Of course, he gets a second shot at that in his VR therapy, where he’s sat down not only with multiple versions of his past self — the Man in Black, Old Businessman William, teen William, and even young William (Jimmi Simpson) from season 1 — but James Delos (Peter Mullan) himself, the cackling group leader through the hellish rerun of his life’s failings. It’s here, in seeing the path his life has taken from childhood to old age, that he realizes the lies he’s told himself, the self-mythologizing. He’s a piece of shit, and he finally embraces it. (And he does so in the goriest of ways, by violently beating his other selves to death.) He was in a prison of his own sins, and now he’s freed. Or, as he says to the Delos in his mind, “I’m the good guy.”
Westworld has long delighted in prodding the black-and-white morality of both the Western and the sci-fi parable. And now, between Maeve, Dolores, and William, we’ve finally escaped the white hat, black hat moral system any of its characters have pretended to operate under. We’re all just creatures fighting for survival, and we’ll kill whatever we must to do it — even if it’s our own past.

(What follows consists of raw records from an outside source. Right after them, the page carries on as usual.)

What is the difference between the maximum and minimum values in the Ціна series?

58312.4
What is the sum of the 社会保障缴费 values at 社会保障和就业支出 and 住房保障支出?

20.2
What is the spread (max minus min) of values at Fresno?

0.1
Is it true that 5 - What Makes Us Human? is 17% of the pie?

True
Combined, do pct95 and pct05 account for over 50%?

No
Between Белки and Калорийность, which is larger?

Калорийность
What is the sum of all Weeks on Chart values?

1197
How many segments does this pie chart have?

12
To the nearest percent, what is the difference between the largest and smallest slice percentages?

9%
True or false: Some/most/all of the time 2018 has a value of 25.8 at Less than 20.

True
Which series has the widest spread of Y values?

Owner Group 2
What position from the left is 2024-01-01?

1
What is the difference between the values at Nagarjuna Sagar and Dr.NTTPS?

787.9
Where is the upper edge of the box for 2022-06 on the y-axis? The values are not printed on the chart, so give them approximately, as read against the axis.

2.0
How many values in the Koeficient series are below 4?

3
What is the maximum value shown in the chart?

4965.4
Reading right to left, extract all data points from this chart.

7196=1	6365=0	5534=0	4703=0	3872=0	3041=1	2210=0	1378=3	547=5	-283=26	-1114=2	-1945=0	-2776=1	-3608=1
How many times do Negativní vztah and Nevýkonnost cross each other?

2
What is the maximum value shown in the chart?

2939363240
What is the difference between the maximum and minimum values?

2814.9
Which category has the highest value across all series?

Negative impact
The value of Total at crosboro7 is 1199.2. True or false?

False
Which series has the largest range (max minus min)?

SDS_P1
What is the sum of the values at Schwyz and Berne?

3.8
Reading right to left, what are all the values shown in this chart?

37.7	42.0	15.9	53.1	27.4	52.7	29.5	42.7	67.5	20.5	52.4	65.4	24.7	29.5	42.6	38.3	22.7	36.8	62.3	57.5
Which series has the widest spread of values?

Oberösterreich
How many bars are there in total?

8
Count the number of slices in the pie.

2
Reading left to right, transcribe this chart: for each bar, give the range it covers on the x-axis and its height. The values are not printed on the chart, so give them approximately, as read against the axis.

That’s a lesson Charlotte learns the hard way; after being exposed as a host by Serac, she’s forced to make a break for it, a thrilling sequence featuring quite a few Terminator/Atomic Blonde moments for Thompson, and the long-awaited arrival of Delos’ big boi, the riot control bot she controls with her phone. She almost gets away, packing Charlotte’s husband and child into a car to drive away from this place, when BOOM! An Incite-planted car bomb takes everyone out, save a fully-burnt Charlotte with fire on her back and – now – in her eyes.
As Westworld hurdles towards its inevitable conclusion, everyone’s hurt, pissed, and ready to risk it all.
Random observations:
- Let’s not forget Bernard (Jeffrey Wright) and Stubbs (Luke Hemsworth), who bust William out of the facility at the end of the episode. It’ll be interesting to see how the three of them play into the end of this little fable — arguably the two purest souls on the show sharing a fate with the most rotted, calcified character that remains.
- The little background details of a post-Incite world are haunting and fascinating — William’s therapist bursting into tears and hanging herself, bodies casually falling from buildings behind Charlotte. And was that a picture of the host mind map being graffittied on a wall?
- The shot of Incite goons torching the Westworld hosts feels like a true button on that part of the show’s history; the park is truly, irrevocably gone from the show’s DNA.
- Speaking of erasure, the Delos logo flickering out of the building’s monitors to be replaced by Incite is another chilling end of an era.
- The little “shit” Harris grumbles out upon seeing his William-filled group therapy session is just delightful.
- Serac realizes Charlotte is the host/mole after realizing that the real Charlotte would never check in on her family during a corporate crisis. It’s fitting that Dolores-Charlotte’s undoing is that she ended up being kinder to her family than the selfish person she’s imitating.
- I LOVE YOU RIOT CONTROL BOT. BE FREE. KILL HOOMANS.